1. A devout Roman Catholic, Warhol attended mass daily.
2. The blank right-hand side of Warhol's Silver Car Crash (Double Disaster) mimics the breaking of a strip of projected film and the loss of consciousness upon death.
3. In 1964 the Castelli Gallery showed Warhol's Flowers series, a theme the artist selected in part because the art dealer Ileana Sonnabend sensed New York collectors' resistance to his early Death and Disaster paintings, which had been more popular in Europe.
4. Warhol started to paint depictions of Elizabeth Taylor when the actress became ill while filming Cleopatra and the artist believed she might die.
5. Warhol struck upon series paintings as a way to draw attention at galleries, and to distinguish himself from fellow Pop figure Roy Lichtenstein.
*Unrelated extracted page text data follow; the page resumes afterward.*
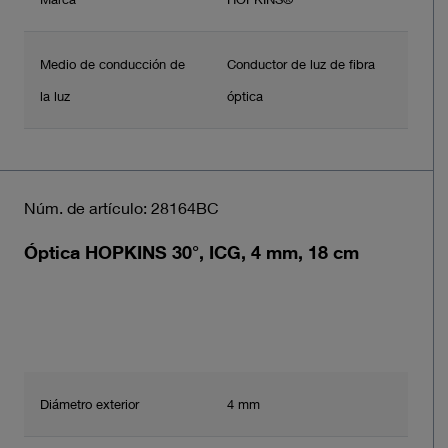
Medio de conducción de
Conductor de luz de fibra
la luz
óptica
Núm. de artículo: 28164BC
Óptica HOPKINS 30°, ICG, 4 mm, 18 cm
Diámetro exterior
4 mm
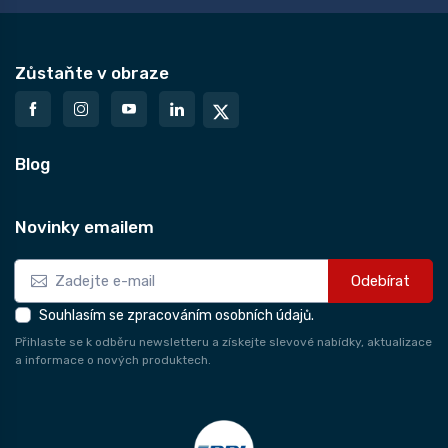
Zůstaňte v obraze
Blog
Novinky emailem
Odebírat
Souhlasím se zpracováním osobních údajů.
Přihlaste se k odběru newsletteru a získejte slevové nabídky, aktualizace
a informace o nových produktech.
7. In 1962, a first solo show in New York featured Warhol's earliest depictions of Marilyn Monroe – and sold out.
8. The Factory had three locations; the original site was called the Silver Factory thanks to walls covered in foil and metallic paint.
9. Warhol had long had premonitions of a violent death, which almost came to pass when Valerie Solanas shot and nearly killed him.
10. After Warhol was shot, he made works in which he figured as a living symbol of death, including depictions of skulls.
11. Paparazzo Ron Gallela was Warhol's favourite photographer.
12. Gallerist Anthony d'Offay commissioned Warhol's Fright Wig self-portraits to exhibit in his London gallery, where they met with great critical acclaim.
13. 210 Coca-Cola Bottles was the first Warhol work to pass the $1-million mark at Sotheby's, hammering down at $1.4 million on 2 May 1988.
14. Warhol's 1988 estate sale at Sotheby's netted $25 million for the then-fledgling Andy Warhol Foundation for the Visual Arts – including nearly $250,000 for Warhol's collection of 175 ceramic cookie jars.
15. In November 2009, 200 One Dollar Bills became the top-selling Warhol work ever auctioned at Sotheby's, fetching $43.8 million, more than three times the high estimate of $12 million.
16. Warhol originally painted Double Elvis (Ferus Type) in 1963 for a show at the Ferus Gallery in Los Angeles, where director Irving Blum cut and stretched the canvas himself.
17. Because of their scarcity and the tragedy and glamour of their topic, canvasses in Warhol's Marilyn series are among the artist's most coveted.
18. In 2010, a 1986 purple Self-Portrait set the record for Warhol self-portraits when it sold for at Sotheby's for $32.6 million.
19. Of the four largest canvasses in Warhol's Death and Disaster series, one was featured in Sotheby's New York Contemporary Art Evening auction 2013; the other three belong to prestigious museum collections.
20. Warhol likened his process of executing silk-screened canvasses to the workings of a machine.
21. Two Warhol works for sold in the Contemporary Art Evening sale in New York in 2013 shared a car-crash theme – the subject of Liz #1 (Early Colored Liz) played a character who dies in an auto accident on film, 5 Deaths on Turquoise depicts the aftermath of a fatal collision – and a provenance, having both been owned by the art dealer Ileana Sonnabend.